> [Your tasks]:
1. Retype the passage of the Huumus parser documentation starting with "soil_lib.huumus_parser" and going on through "the mapping polygon.".
2. Using the Huumus parser documentation, state whether each statement agrees with it, answering yes or no and quoting the deciding words: (a) Up to four sub-formulas may appear in the Huumus field. (b) The right-hand variant of a sub-formula is the forest litter reading. (c) Individual organic layers within a part are joined by commas.
3. List every English translation that the Huumus parser documentation gives in parentheses after an Estonian term.

> [Text excerpt]:
# # # # # # #
Keri sisuni

API Viide

Genereeritud automaatselt Pythoni lähtekoodi dokumentatsioonist. Pärast muudatusi lähtekoodis käivitage pixi run -e docs docs-build, et viidet uuendada.


Huumuse parser

soil_lib.huumus_parser

Regex-based parser for the Huumus (organic horizon) field of the Estonian soil map.

The Huumus field describes the organic surface horizon of a soil profile. Up to four space-separated sub-formulas (Sif1-Sif4) may appear; each corresponds to one dominant soil unit within the mapping polygon.

A sub-formula may carry two slash-separated variants::

left  = metsakõdu (forest litter) reading
right = põllumaa huumus (agricultural humus) reading

When only one part is present it applies to both land-use types. Within each part, individual organic layers are joined by + or ;.
# # # # # # #
Saved entries

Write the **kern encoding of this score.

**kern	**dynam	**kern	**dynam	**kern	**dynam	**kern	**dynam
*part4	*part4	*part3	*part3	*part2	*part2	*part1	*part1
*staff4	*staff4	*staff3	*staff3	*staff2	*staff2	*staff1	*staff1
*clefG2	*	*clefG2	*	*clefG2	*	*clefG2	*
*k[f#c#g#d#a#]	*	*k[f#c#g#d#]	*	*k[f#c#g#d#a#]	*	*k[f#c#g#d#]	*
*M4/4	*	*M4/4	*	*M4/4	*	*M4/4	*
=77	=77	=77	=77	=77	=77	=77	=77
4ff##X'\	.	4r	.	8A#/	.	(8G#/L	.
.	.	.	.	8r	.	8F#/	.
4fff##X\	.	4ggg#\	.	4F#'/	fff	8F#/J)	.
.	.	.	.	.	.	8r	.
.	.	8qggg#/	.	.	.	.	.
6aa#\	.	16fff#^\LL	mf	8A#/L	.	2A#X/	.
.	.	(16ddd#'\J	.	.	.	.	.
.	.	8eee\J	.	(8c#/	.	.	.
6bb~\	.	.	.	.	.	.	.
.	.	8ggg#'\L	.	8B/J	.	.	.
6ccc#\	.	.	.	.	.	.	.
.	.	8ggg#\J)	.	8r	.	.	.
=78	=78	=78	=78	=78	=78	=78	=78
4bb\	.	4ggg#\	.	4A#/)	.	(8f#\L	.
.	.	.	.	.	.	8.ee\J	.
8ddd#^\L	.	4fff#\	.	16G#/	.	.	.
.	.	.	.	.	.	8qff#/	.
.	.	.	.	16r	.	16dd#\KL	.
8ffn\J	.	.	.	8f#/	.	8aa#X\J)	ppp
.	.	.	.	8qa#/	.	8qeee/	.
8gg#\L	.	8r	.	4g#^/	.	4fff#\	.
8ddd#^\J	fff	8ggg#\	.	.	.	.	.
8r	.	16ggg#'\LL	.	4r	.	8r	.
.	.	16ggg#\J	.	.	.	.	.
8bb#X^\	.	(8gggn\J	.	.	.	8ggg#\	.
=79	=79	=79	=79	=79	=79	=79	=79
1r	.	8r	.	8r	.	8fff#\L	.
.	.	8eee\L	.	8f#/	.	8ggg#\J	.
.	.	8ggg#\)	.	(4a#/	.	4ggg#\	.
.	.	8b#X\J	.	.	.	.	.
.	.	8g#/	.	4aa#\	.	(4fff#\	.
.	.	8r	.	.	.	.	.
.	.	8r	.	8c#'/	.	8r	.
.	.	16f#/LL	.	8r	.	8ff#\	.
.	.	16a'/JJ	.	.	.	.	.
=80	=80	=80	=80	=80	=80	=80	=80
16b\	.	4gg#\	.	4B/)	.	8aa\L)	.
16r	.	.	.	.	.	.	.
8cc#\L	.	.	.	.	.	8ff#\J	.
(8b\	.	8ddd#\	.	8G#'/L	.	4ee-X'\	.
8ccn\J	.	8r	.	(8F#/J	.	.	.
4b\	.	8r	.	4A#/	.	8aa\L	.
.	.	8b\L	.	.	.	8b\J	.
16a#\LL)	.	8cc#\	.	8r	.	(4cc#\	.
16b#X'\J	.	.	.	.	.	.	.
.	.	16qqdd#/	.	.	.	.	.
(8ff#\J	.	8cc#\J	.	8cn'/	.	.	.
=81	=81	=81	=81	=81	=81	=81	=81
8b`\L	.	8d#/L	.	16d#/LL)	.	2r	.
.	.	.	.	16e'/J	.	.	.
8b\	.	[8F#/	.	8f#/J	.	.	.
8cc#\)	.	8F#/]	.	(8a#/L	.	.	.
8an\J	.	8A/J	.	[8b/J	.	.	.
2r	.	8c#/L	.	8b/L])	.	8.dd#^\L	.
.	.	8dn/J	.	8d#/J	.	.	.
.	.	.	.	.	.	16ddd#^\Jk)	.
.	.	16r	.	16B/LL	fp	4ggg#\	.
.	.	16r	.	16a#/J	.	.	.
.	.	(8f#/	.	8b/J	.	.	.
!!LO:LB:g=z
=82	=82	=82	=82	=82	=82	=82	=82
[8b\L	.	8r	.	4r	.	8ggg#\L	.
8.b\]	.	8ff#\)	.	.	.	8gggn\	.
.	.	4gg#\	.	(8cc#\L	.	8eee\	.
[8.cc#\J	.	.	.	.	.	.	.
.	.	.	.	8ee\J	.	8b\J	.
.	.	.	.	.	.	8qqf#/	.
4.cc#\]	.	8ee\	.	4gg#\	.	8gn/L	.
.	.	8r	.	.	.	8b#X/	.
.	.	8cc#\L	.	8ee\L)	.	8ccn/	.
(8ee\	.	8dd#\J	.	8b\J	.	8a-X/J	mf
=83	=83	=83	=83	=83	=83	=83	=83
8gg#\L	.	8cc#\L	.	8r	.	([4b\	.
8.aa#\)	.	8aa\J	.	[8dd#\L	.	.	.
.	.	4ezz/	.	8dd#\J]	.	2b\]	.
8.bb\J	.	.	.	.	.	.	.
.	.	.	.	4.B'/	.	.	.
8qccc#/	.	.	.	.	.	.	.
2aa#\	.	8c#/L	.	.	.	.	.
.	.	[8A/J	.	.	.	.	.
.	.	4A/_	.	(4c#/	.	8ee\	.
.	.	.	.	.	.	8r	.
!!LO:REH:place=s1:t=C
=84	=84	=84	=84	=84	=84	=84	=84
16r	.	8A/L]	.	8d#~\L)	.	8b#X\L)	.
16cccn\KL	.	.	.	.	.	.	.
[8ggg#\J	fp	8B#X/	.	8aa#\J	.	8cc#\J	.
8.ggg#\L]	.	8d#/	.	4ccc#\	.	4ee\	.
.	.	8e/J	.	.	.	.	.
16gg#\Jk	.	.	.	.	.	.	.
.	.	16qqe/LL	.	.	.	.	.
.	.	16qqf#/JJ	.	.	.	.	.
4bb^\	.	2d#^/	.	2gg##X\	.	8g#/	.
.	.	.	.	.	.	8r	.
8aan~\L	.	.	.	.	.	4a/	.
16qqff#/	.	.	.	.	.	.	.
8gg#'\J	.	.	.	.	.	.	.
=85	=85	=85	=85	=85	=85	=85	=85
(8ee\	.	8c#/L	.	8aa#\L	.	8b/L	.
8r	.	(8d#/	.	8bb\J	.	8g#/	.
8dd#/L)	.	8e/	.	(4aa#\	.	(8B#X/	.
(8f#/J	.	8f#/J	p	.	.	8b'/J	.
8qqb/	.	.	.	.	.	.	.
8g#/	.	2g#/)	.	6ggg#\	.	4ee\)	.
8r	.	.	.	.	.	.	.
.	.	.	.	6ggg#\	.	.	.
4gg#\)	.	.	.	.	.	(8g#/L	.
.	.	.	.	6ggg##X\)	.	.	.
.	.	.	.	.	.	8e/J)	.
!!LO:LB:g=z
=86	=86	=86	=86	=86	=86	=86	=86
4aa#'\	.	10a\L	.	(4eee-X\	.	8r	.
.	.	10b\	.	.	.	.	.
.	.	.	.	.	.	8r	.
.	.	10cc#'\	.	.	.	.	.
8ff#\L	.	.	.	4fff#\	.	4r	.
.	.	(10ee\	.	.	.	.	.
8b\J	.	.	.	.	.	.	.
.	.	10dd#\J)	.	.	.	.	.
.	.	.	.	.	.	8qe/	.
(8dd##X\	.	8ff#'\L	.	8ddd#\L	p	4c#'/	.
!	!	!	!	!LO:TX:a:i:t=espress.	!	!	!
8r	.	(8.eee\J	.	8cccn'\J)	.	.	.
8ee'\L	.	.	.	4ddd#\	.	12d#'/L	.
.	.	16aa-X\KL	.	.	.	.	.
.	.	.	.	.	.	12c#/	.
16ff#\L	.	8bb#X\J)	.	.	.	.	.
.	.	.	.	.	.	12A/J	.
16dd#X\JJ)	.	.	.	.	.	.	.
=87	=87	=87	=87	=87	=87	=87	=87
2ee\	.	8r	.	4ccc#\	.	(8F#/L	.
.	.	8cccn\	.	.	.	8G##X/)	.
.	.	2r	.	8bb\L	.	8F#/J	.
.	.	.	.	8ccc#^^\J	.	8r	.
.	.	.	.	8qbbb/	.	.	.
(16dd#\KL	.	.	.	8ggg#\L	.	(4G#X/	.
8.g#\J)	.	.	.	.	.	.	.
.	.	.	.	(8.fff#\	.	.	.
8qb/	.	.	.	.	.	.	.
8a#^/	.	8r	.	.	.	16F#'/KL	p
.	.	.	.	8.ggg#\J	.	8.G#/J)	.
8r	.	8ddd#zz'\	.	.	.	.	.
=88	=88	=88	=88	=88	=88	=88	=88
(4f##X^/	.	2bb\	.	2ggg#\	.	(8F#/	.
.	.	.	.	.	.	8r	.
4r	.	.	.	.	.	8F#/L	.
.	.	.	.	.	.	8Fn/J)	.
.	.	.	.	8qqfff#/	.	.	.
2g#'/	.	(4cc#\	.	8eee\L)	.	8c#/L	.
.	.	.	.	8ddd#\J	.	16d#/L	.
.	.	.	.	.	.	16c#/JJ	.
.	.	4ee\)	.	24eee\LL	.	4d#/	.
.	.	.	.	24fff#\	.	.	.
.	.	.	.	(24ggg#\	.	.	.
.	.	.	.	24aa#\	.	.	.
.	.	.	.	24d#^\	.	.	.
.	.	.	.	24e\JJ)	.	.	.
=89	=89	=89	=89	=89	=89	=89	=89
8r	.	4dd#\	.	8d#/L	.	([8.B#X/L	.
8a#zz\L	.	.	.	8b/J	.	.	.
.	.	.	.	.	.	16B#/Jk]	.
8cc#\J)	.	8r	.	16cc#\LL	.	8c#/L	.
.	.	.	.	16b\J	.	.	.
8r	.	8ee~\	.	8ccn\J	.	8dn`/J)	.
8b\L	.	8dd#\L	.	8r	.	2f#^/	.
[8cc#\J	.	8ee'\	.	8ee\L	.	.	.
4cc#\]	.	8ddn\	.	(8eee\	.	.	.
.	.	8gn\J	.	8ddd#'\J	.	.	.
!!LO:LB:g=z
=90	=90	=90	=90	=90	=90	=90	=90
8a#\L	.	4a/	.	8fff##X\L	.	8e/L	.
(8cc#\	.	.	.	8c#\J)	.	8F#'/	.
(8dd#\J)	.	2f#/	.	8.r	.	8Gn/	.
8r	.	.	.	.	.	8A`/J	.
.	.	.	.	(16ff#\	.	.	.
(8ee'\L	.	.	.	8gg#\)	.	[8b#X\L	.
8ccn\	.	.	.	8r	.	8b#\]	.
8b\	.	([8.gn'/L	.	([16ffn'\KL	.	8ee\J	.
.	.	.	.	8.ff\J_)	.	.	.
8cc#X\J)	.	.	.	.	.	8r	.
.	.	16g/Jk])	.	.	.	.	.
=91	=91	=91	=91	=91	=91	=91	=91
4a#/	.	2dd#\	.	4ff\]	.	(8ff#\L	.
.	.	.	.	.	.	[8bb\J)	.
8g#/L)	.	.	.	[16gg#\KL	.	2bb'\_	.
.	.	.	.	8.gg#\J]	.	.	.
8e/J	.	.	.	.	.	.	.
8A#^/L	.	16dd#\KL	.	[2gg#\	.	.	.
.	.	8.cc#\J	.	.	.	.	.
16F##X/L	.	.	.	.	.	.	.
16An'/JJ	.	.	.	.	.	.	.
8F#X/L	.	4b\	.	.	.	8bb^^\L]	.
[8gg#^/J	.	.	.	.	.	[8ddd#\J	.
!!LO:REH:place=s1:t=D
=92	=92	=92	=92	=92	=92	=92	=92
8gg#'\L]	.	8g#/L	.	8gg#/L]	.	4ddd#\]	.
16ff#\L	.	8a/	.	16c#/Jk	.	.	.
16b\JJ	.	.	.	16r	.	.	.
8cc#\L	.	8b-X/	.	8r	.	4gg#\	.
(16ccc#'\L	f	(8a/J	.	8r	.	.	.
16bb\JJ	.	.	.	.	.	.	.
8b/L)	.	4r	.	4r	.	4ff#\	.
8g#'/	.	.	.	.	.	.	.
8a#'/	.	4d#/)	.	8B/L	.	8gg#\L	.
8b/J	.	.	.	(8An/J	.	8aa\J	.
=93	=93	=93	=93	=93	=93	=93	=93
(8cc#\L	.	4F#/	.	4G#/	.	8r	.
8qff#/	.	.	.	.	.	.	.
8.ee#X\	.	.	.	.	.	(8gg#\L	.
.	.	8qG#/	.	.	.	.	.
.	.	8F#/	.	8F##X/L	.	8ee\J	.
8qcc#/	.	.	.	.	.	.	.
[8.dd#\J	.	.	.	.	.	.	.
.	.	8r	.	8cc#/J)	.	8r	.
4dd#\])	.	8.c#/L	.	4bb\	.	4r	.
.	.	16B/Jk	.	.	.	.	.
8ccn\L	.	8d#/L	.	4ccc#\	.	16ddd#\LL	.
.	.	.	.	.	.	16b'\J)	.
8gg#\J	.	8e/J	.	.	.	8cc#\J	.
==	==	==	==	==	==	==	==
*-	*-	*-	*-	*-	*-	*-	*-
# # # # # # #
> [Task solutions]:
1.
soil_lib.huumus_parser

Regex-based parser for the Huumus (organic horizon) field of the Estonian soil map.

The Huumus field describes the organic surface horizon of a soil profile. Up to four space-separated sub-formulas (Sif1-Sif4) may appear; each corresponds to one dominant soil unit within the mapping polygon.

2.
(a) Yes: "Up to four space-separated sub-formulas (Sif1-Sif4) may appear"
(b) No: "right = põllumaa huumus (agricultural humus) reading"
(c) No: "individual organic layers are joined by + or ;"

3.
organic horizon
forest litter
agricultural humus